群馬大学と農業・食品産業技術総合研究機構の共同研究グループは、遺伝子改変カイコを用いて、血糖値を低下させる活性を持つ化合物を同定した。
群馬大学はこれまで、遺伝子改変カイコを用いて有用タンパク質の効率的な生産方法の確立や、新薬候補化合物の発見などに取り組んできた。化合物による受容体への効果をより簡便かつ正確に測定するために、カイコにヒトの受容体の遺伝子を導入し、ヒトの受容体が多数存在している遺伝子改変カイコの細胞膜を用いて、受容体と結合する化合物の探索を行っている。

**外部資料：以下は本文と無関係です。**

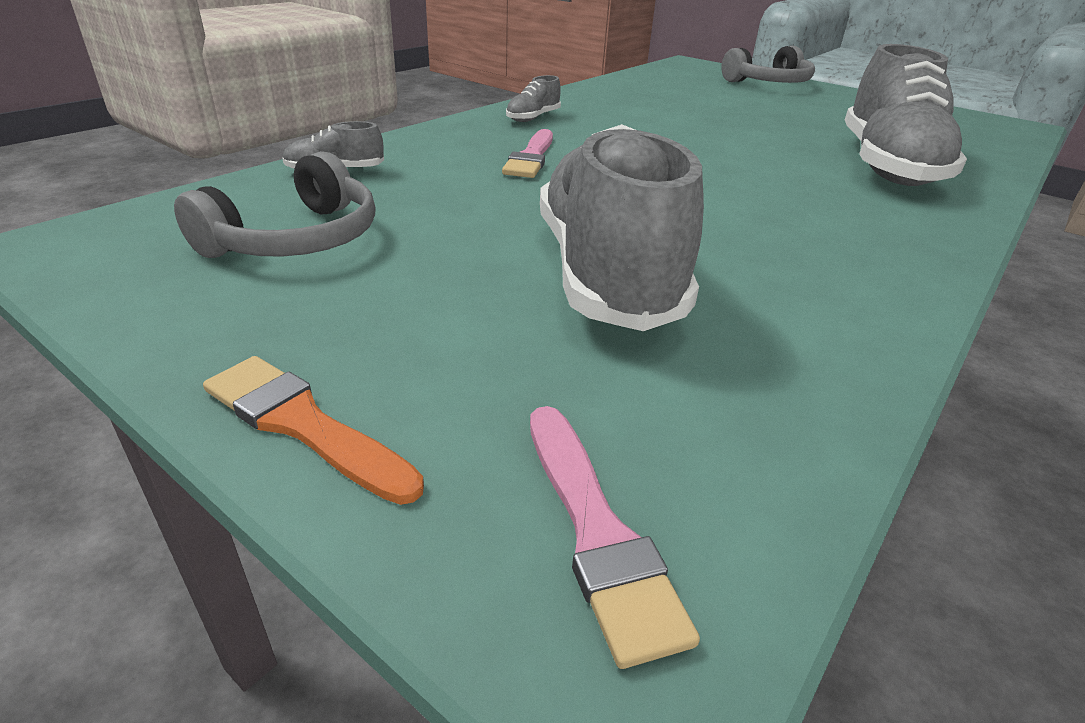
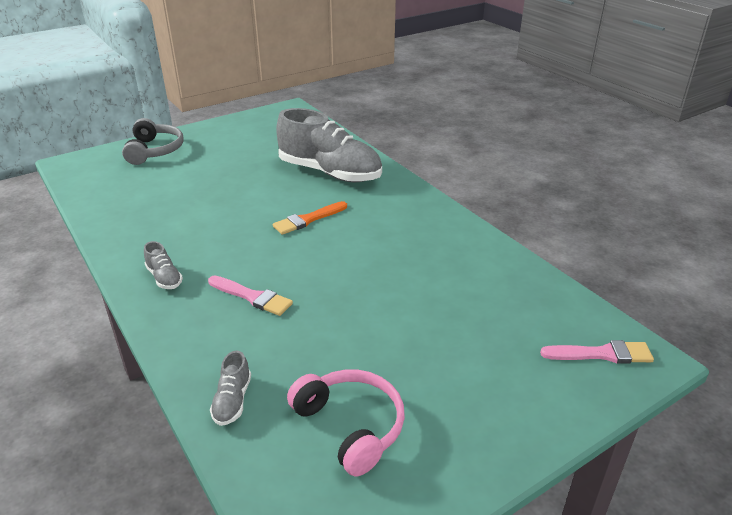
camera: 70 degrees left, 0 degrees up
grey headphones [174,151,376,258] -> pink headphones [287,370,405,477]
orange brush [203,356,424,505] -> orange brush moved to [273,201,347,235]
grey shoe [540,124,704,331] -> none

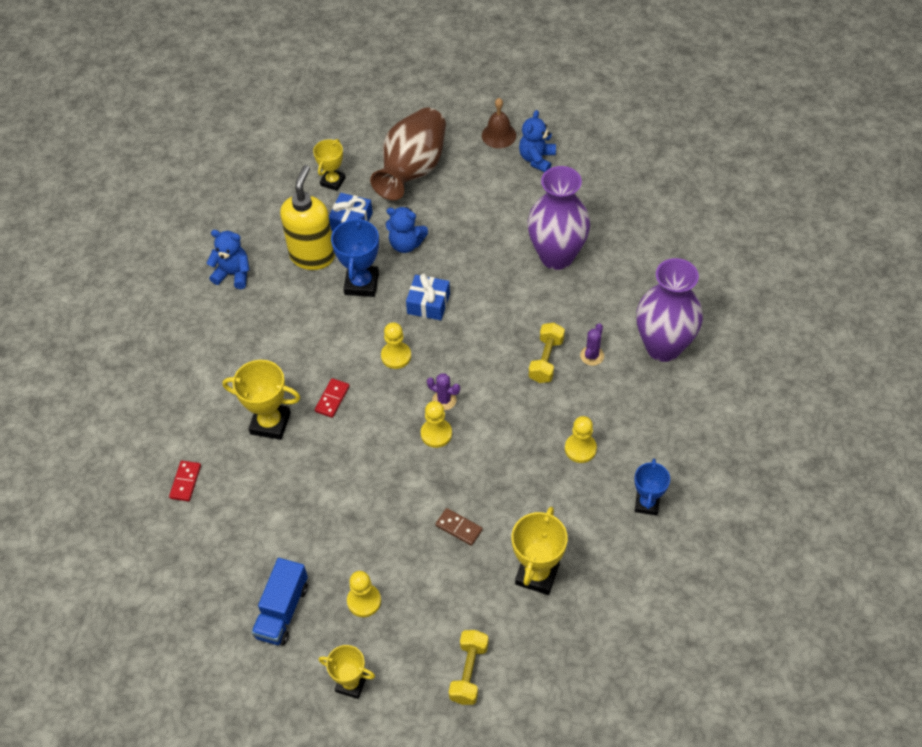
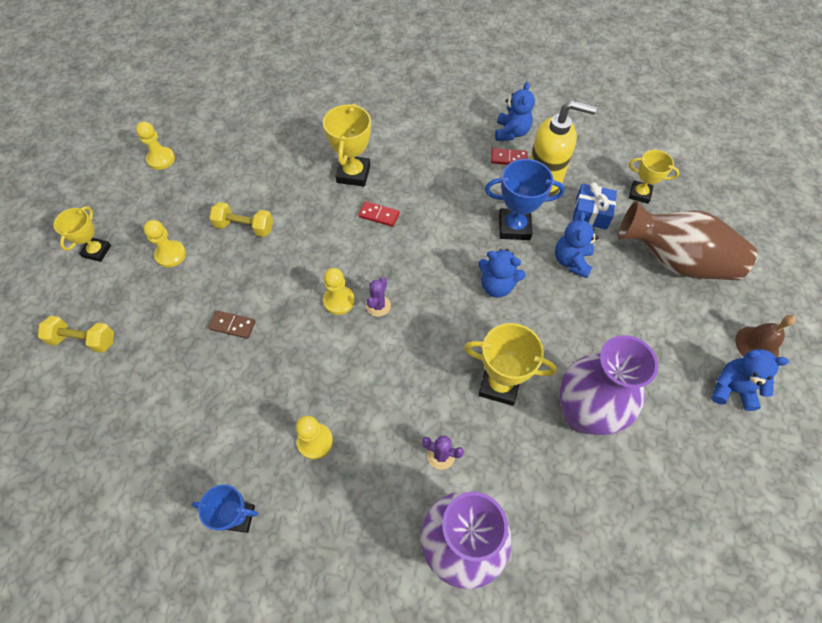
camera: 85 degrees right, 5 degrees up
red domino [169,461,201,501] -> red domino moved to [491,148,528,165]
blue truck [251,558,308,646] -> none
yellow pawn [381,322,411,369] -> yellow pawn moved to [136,122,175,170]
blue gift [406,273,450,320] -> blue teddy bear [479,249,526,298]
brown domino [435,508,483,546] -> brown domino turned 75 degrees clockwise [208,310,256,339]
yellow trophy [512,507,568,595] -> yellow trophy moved to [464,323,557,406]
yellow dumbbell [529,323,565,383] -> yellow dumbbell moved to [209,202,273,237]

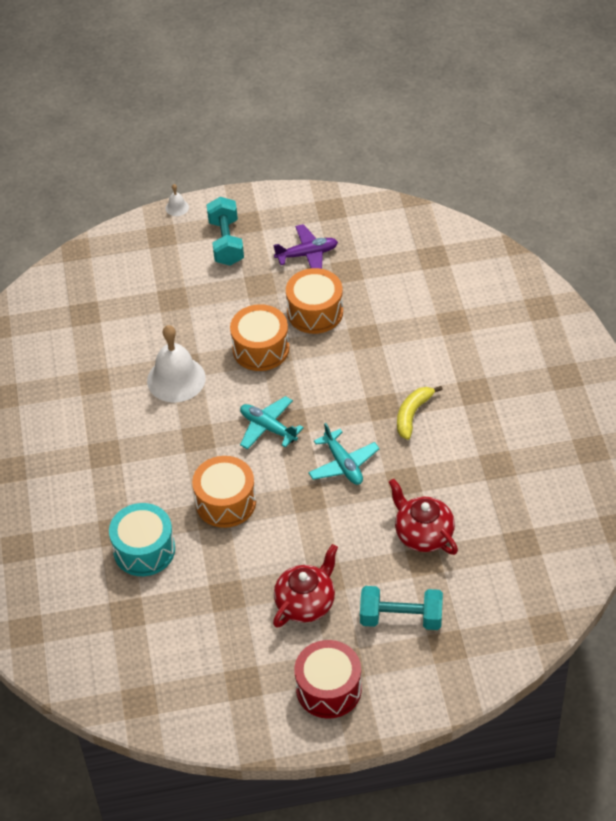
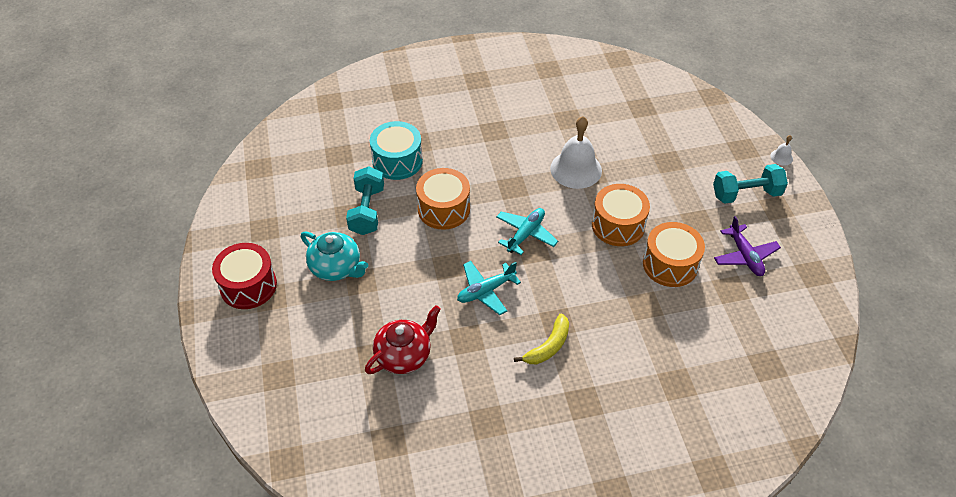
camera: 85 degrees right, 0 degrees up
red teapot [273,544,338,628] -> turquoise teapot [301,231,368,281]
turquoise dumbbell [360,586,443,630] -> turquoise dumbbell moved to [346,166,384,235]
yellow banana [397,386,443,440] -> yellow banana turned 105 degrees clockwise [514,313,569,364]

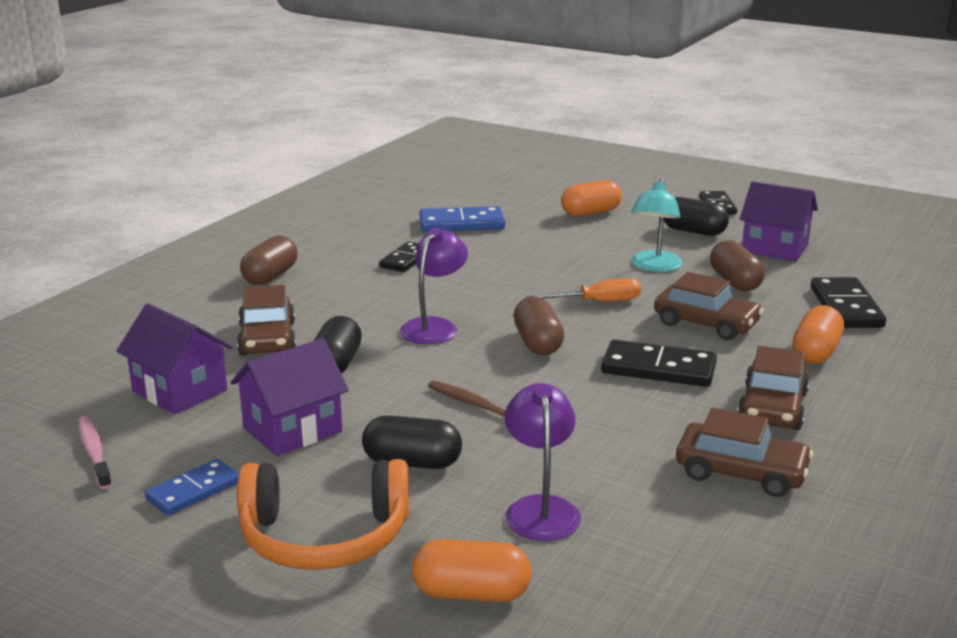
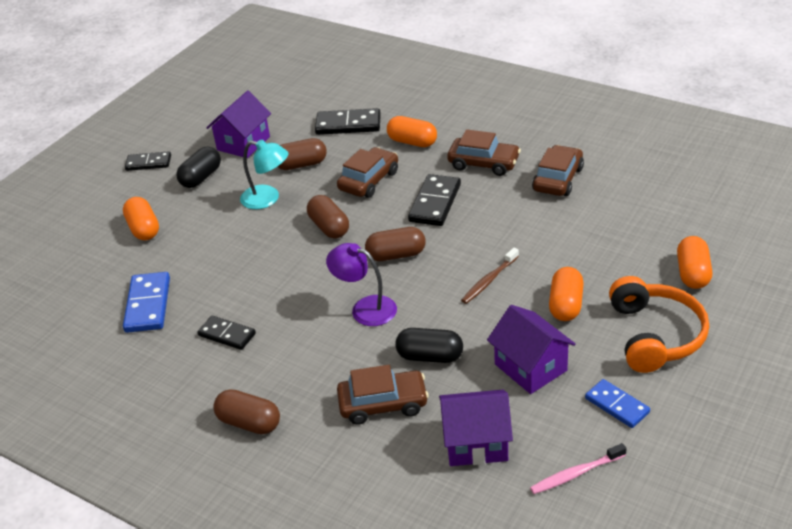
camera: 85 degrees left, 15 degrees up
purple house [116,304,233,414] -> purple house turned 45 degrees clockwise [439,390,513,466]
black capsule [362,415,462,469] -> orange capsule [549,267,584,321]
purple lamp [505,383,581,541] -> none
orange screwdriver [525,278,641,301] -> brown capsule [307,195,349,238]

今回、同グループは、血糖値を低下させる化合物を探索するため、インスリンの分泌促進に関わるGPBA(Gタンパク質共役受容体の一種)に注目し、この受容体を活性化させてインスリンの分泌を促進し、血糖値を下げる効果が期待できる化合物を集中的に探索した。その結果、理化学研究所の化合物ライブラリー(NPDepo)に含まれる10,625種類の化合物の中から、GPBAを活性化する化合物を新たに発見した。さらに、同グループは、マウスを用いた動物実験により、見つかった化合物が実際に血糖値を低下させる効果を持つことを確認した。
群馬大学はこれまでにも遺伝子改変カイコを用いて新規鎮痛薬候補化合物を発見しており、今後もこうした手法による新規治療薬候補化合物の発見が期待される。